● Text segment:
Source code for scripts.weblinkchecker

#!/usr/bin/python3
"""
This bot is used for checking external links found at the wiki.

It checks several pages at once, with a limit set by the config variable
max_external_links, which defaults to 50.

The bot won't change any wiki pages, it will only report dead links such that
people can fix or remove the links themselves.

The bot will store all links found dead in a .dat file in the deadlinks
subdirectory. To avoid the removing of links which are only temporarily
unavailable, the bot ONLY reports links which were reported dead at least
two times, with a time lag of at least one week. Such links will be logged to a
.txt file in the deadlinks subdirectory.

The .txt file uses wiki markup and so it may be useful to post it on the
wiki and then exclude that page from subsequent runs. For example if the
page is named Broken Links, exclude it with '-titleregexnot:^Broken Links$'

After running the bot and waiting for at least one week, you can re-check those
pages where dead links were found, using the -repeat parameter.

● Parts of the exercise:
**a.** Revise the weblinkchecker description from "The bot won't" to "the deadlinks subdirectory.", putting "folder" wherever "subdirectory" appears.
**b.** Summarize the weblinkchecker description in two sentences.

(Page-level text extractions)

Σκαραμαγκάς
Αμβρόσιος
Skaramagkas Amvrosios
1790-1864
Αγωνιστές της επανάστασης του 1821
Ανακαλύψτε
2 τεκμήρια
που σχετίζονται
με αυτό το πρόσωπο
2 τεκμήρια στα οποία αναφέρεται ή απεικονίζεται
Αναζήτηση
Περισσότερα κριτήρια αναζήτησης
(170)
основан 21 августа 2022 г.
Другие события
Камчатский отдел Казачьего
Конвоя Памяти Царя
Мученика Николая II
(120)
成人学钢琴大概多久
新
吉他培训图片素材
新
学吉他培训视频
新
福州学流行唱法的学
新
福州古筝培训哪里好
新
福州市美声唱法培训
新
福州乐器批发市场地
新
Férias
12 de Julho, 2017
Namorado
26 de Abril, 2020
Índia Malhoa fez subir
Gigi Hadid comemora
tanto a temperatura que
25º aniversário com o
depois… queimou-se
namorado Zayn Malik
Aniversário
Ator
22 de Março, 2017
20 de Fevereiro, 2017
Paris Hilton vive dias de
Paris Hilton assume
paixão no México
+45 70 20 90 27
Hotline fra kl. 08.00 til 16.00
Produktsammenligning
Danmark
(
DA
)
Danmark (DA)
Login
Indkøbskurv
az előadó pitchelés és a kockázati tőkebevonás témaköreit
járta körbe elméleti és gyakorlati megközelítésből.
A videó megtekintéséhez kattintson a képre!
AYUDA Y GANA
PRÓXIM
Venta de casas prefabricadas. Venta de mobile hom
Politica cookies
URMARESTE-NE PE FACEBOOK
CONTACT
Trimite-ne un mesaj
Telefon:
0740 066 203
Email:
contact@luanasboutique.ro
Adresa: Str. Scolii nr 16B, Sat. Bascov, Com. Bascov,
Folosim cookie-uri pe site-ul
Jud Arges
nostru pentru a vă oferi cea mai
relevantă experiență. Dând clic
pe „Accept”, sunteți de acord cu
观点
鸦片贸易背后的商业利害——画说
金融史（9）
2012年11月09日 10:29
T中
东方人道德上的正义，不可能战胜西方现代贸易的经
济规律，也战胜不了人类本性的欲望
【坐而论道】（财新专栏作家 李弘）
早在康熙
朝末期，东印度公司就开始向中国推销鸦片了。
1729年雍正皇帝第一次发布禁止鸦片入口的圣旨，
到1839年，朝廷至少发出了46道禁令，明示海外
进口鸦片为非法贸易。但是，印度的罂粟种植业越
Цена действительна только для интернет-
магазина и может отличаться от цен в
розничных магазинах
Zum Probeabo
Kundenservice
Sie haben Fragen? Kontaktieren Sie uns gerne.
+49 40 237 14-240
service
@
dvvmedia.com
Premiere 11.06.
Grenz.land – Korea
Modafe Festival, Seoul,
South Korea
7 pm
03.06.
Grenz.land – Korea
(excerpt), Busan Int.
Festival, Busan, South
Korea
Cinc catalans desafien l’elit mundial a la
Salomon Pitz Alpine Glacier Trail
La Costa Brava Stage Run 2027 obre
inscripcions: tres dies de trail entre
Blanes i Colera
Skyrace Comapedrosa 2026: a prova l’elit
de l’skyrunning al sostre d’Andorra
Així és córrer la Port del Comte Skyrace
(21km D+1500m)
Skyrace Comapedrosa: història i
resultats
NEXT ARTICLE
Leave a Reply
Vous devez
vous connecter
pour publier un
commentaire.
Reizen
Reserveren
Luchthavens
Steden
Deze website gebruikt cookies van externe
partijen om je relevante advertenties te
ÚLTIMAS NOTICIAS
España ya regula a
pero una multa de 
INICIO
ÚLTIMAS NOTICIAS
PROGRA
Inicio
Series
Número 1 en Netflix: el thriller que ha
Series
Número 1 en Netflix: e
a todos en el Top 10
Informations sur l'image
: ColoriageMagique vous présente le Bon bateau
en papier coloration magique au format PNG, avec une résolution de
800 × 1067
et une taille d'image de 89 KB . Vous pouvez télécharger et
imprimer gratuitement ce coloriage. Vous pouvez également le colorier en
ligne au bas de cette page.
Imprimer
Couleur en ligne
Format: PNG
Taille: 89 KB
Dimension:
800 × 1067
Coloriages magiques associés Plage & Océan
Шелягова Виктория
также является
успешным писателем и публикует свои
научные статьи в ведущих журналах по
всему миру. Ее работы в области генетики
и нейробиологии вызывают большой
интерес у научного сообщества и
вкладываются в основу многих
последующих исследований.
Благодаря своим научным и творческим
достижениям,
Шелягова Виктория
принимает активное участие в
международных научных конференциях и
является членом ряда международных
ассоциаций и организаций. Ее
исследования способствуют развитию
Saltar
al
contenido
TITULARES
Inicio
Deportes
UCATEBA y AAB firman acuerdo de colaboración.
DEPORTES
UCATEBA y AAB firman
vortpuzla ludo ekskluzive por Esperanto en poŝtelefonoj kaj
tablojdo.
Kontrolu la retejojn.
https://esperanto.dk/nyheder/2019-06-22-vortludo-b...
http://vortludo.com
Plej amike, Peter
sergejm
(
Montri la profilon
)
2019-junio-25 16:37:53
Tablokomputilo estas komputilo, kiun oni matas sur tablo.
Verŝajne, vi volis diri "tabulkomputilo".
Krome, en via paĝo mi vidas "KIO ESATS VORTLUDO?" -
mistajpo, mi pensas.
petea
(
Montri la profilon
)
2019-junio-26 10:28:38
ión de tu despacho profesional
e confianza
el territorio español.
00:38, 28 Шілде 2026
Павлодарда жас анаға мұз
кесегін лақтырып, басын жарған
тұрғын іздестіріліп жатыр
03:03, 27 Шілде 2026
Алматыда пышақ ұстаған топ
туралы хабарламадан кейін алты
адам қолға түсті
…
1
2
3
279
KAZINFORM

● Numbered responses:
**a.**
The bot won't change any wiki pages, it will only report dead links such that
people can fix or remove the links themselves.

The bot will store all links found dead in a .dat file in the deadlinks
folder. To avoid the removing of links which are only temporarily
unavailable, the bot ONLY reports links which were reported dead at least
two times, with a time lag of at least one week. Such links will be logged to a
.txt file in the deadlinks folder.

**b.** The bot checks external links on the wiki, several pages at once up to the max_external_links limit (default 50), and reports dead links without changing any wiki pages. It stores dead links in a .dat file and logs only those reported dead at least twice, a week or more apart, to a .txt file in the deadlinks subdirectory; affected pages can later be re-checked with the -repeat parameter.